1

I am working in a project where i need to calculate some avg values based on the users interaction on a site.

Now, the amount of records that needs to have their total avg calculated can range from a few to thousands.

My question is, at which threshold would it be wise to store the aggregated data in a seperate table and through a store procedure update that value everytime a new record is generated instead of just calculate it everytime it is neede?

Thanks in advance.

Rasmus
  • 177
  • 9
  • Are you having problems with performance? I'd try to optimize my queries first before doing stuff like this. – jsalonen Jul 29 '13 at 12:43
  • 1
    Your question can't be answered unless you want personal opinions, there's no threshold as such, you engineer things according to need and you compensate for time with extra space etc. Your question rises too many other questions which are also going to be opinion based. – N.B. Jul 29 '13 at 12:44
  • It depends on a lot of specifics, including such things as what are acceptable response times so far as your users are concerned. – Damien_The_Unbeliever Jul 29 '13 at 12:44
  • It would depend greatly on the read/write distribution of the database. Updating multiple tables per write thousands of times per second isn't necessarily good, even if done through a stored proc. – Joachim Isaksson Jul 29 '13 at 12:45
  • Right, don't fix it until there actually is a problem, makes sense – Rasmus Jul 29 '13 at 12:50

2 Answers2

1

You need to weigh the need of current data vs the need of quick data. If you absolutely need current data then you have to live with longer delays in your queries. If you absolutely need your data asap then you will have to deal with older data.

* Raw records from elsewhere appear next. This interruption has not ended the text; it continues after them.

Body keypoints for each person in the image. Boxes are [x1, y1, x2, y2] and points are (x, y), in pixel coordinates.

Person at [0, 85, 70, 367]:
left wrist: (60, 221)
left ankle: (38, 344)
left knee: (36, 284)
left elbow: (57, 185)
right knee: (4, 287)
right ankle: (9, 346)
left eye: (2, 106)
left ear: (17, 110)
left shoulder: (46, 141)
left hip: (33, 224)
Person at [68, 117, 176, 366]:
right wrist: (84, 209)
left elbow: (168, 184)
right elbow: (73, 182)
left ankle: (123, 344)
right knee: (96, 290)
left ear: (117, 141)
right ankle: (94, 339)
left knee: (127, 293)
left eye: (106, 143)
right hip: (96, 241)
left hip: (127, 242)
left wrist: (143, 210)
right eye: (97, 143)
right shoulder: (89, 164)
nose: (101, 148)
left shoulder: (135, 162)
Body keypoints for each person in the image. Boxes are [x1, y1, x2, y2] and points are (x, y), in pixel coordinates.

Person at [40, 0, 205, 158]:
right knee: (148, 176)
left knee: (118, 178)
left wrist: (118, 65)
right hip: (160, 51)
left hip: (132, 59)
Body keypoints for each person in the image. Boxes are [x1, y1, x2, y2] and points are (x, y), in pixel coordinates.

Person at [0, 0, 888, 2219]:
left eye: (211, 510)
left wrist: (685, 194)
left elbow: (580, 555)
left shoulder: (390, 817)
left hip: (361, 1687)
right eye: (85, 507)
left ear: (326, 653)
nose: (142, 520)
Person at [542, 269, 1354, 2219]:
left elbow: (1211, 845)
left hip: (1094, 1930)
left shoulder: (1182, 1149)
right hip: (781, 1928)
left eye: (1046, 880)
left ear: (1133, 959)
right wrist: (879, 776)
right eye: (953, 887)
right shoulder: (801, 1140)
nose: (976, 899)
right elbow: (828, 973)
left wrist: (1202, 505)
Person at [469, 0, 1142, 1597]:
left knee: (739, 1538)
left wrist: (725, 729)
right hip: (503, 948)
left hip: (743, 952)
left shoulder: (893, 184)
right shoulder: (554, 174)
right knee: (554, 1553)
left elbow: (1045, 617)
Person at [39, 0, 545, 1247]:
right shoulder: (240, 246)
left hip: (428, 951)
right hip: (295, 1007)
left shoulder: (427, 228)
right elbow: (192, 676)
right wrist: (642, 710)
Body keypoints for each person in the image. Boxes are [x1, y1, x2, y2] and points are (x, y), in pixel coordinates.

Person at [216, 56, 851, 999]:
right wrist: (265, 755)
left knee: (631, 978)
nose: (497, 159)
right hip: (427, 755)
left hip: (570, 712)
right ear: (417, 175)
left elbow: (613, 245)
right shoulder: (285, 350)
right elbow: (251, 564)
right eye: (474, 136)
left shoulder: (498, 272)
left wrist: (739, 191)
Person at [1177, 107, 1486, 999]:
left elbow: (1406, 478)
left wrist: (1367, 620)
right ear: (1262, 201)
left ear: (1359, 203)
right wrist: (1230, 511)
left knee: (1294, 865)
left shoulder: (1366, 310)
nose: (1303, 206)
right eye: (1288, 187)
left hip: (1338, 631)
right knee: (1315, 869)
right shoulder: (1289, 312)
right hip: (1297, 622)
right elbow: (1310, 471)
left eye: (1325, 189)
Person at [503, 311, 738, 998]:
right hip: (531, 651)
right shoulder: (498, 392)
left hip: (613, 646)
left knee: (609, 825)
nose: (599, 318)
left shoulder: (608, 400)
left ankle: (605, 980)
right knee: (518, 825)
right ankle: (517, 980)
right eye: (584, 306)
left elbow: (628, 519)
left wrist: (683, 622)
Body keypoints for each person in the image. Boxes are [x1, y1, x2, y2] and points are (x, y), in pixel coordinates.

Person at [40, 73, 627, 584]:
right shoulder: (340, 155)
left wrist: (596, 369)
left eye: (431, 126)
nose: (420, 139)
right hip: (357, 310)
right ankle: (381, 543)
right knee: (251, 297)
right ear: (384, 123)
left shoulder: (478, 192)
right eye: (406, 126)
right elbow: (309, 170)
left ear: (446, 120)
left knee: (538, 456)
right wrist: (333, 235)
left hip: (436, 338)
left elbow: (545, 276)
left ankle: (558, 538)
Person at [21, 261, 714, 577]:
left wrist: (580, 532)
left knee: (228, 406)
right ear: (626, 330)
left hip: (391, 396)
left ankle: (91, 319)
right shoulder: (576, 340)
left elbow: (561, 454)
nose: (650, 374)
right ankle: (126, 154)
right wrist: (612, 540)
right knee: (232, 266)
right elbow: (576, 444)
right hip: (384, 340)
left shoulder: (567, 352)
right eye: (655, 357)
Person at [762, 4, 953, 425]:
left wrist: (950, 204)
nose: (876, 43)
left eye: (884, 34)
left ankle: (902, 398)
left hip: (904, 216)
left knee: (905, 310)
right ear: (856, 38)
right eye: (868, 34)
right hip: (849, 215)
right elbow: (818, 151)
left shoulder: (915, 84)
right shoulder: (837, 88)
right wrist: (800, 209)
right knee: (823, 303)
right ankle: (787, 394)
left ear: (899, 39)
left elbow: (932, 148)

You can time your queries and time the insertion into a separate table and evaluate which seems to best fit your needs.

ApplePie
  • 8,814
  • 5
  • 39
  • 60
1

Dont do it, until you start having performance problems caused by the time it takes to aggregate your data.

Then do it.

If discovering this bottleneck in production is unacceptable, then run the system in a test environment that accurately matches your production environment and load in test data that accurately matches production data. If you hit a performance bottleneck in that environment that is caused by aggregation time, then do it.

Dancrumb
  • 26,597
  • 10
  • 74
  • 130